* [Exercise text]:

(This article was first published in November 2020 on HeraldNet.)
As I sit in my small 6-by-9-foot cell watching my 15-inch TV, I am disheartened by how politicized the move to reopen the country has become. Kids are going back to school, colleges are encouraging students to return to campus, and entertainment sectors like restaurants, movie theaters, gyms, and casinos are beginning to reopen. All I can do is sit in amazement, wondering if a vaccine has somehow been distributed without my knowledge.
The Centers for Disease Control and Prevention and top doctors like Dr. Anthony Fauci are predicting a devastating rise in COVID-19 cases in the United States during the fall and winter, with deaths expected to reach the 400,000 mark by this January. As a prisoner who relies on the Washington state Department of Corrections to protect me and those incarcerated with me from the virus, I do not like what I am seeing.

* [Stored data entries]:
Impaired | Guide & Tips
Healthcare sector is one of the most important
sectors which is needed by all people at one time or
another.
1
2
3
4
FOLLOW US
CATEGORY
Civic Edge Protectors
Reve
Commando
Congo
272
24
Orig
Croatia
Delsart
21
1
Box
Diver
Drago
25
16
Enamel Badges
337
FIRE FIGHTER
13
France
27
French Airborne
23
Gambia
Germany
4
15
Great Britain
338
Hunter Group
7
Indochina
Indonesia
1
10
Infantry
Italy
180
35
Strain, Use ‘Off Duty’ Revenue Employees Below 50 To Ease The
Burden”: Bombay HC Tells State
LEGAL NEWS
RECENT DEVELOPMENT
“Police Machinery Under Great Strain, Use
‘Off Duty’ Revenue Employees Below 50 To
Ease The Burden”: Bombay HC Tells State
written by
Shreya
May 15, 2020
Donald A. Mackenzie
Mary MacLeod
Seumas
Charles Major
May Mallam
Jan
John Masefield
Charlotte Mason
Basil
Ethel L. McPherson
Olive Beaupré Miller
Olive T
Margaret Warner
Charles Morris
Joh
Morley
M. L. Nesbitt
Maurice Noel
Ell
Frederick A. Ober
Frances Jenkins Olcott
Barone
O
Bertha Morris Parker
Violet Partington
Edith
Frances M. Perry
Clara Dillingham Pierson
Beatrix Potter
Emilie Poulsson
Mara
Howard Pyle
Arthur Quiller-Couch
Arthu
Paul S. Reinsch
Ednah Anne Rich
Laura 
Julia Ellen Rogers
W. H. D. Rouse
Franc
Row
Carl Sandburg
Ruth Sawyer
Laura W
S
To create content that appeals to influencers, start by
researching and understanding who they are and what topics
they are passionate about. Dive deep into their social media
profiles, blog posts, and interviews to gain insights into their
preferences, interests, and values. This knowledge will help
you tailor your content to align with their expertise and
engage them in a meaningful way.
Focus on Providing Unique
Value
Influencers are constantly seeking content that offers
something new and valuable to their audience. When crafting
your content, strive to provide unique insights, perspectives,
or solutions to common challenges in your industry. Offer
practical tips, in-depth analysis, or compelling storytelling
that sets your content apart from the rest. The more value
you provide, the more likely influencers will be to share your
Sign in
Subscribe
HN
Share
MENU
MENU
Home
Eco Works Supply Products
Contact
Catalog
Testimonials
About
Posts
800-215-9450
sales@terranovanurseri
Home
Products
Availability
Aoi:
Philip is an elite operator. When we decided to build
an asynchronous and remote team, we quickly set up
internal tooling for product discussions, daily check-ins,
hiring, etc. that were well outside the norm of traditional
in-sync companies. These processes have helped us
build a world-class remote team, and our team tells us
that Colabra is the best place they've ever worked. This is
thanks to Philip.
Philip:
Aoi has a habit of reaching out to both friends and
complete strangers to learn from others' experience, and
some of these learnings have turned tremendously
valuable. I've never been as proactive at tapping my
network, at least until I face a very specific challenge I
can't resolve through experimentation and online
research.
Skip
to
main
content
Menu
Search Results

* * *

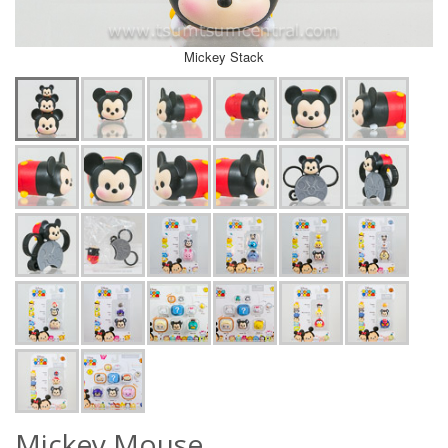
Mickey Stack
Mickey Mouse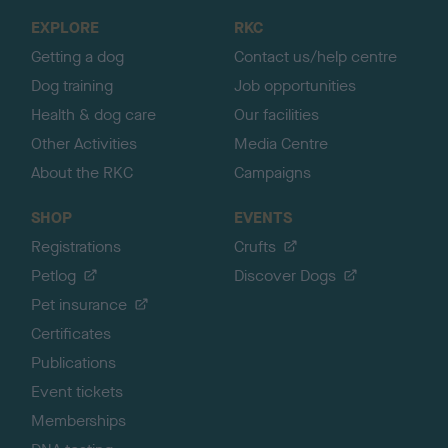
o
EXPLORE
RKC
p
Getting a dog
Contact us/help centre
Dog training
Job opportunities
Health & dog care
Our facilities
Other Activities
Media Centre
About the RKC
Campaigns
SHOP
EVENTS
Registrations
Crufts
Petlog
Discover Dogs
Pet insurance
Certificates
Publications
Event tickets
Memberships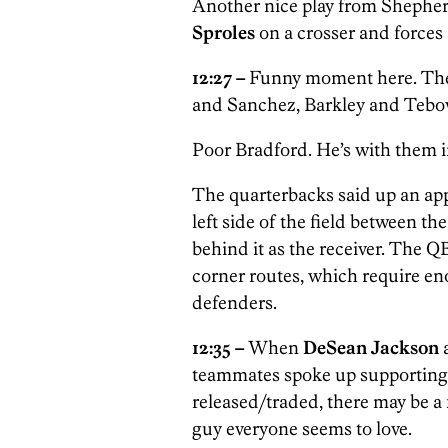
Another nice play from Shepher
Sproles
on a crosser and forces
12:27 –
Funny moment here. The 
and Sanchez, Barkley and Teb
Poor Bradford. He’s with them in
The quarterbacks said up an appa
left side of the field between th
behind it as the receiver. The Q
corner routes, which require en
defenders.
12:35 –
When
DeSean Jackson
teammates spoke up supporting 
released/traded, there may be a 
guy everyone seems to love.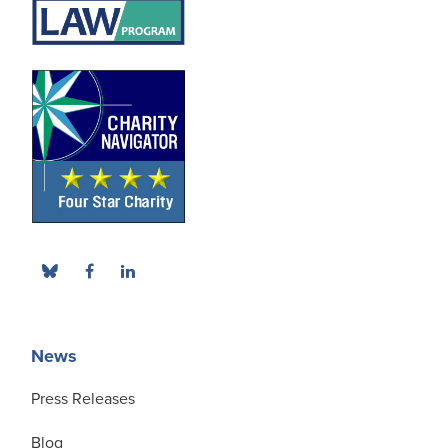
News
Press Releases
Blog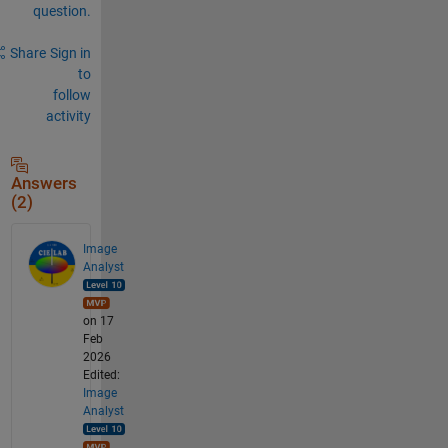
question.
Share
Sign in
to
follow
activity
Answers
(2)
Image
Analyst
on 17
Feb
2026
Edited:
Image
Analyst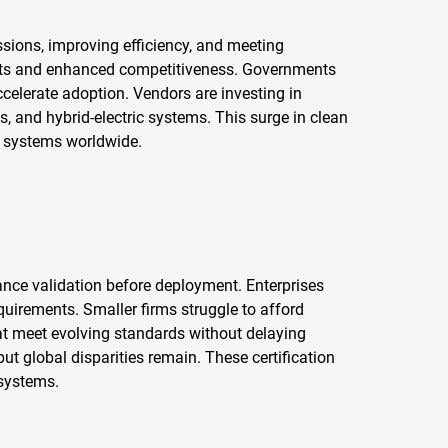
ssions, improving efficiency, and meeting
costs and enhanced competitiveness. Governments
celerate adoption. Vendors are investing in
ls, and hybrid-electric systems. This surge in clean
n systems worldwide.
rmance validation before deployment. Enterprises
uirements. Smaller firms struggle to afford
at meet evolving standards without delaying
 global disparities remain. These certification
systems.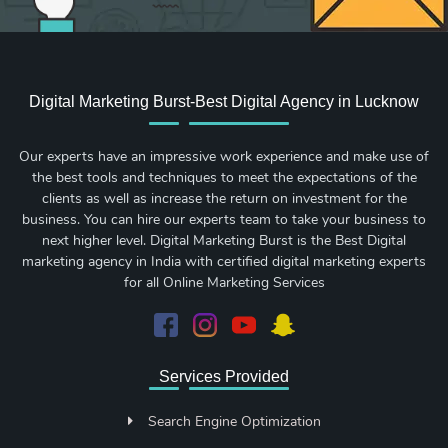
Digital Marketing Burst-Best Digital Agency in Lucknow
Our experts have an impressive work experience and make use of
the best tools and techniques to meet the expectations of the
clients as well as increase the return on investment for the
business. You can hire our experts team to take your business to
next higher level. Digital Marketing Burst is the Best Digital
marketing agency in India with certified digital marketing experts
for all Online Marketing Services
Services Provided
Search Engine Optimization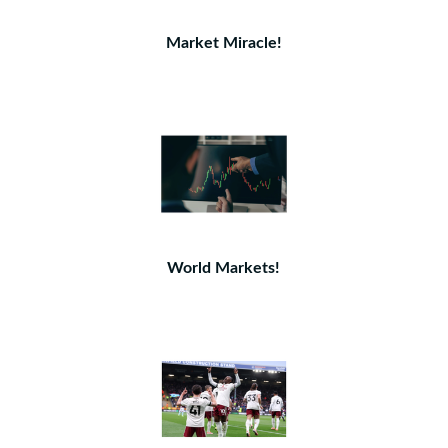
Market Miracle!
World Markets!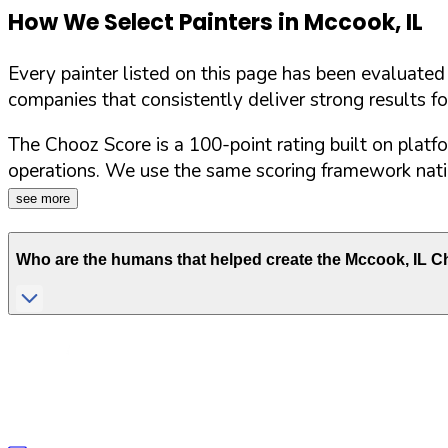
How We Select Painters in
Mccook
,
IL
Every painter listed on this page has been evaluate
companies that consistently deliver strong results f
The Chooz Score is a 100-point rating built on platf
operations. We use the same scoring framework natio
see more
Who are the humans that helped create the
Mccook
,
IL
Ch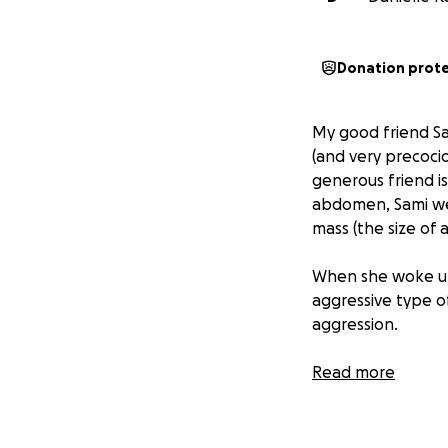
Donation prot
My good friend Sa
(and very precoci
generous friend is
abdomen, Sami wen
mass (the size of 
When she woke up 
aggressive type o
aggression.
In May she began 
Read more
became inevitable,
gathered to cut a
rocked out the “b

* [What to do]:
1. In the essay about reopening during the pandemic, what are the stated dimensions of the writer's cell?
2. Pick up the essay about reopening during the pandemic after its final sentence and continue writing it.
The records are not needed for this work.

* [Answers to the exercise]:
1. 6 by 9 feet.

2.
The prison administration at Monroe Correctional Complex has started to scale back the small protections they had put in place during the previous few months. Unit porters — prisoners paid a mere $55 a month to clean our common spaces — are being cut in an attempt to save the Department of Corrections pennies during a purge of the statewide budget demanded by Gov. Jay Inslee. These porters are the one small protection we have in keeping common areas, communal phones, showers and recreational facilities clean. Cutting such positions will leave prisoners vulnerable to an unforgiving virus and offer little if any relief to the Department of Corrections’ overall budget, yet these positions are the first to go.
One of the prison porters who was recently informed he would be losing his job was told by a guard, “The COVID s*** is done, and there is no need to have all these extra porters walking around.” Comments like this leave prisoners baffled and concerned for our safety. Our health is falling victim to political views by guards and administrators, most of whom are supporters or President Trump and still doubt the virus is anything different than the common flu, regardless of the 200,000 lost lives in the US to date.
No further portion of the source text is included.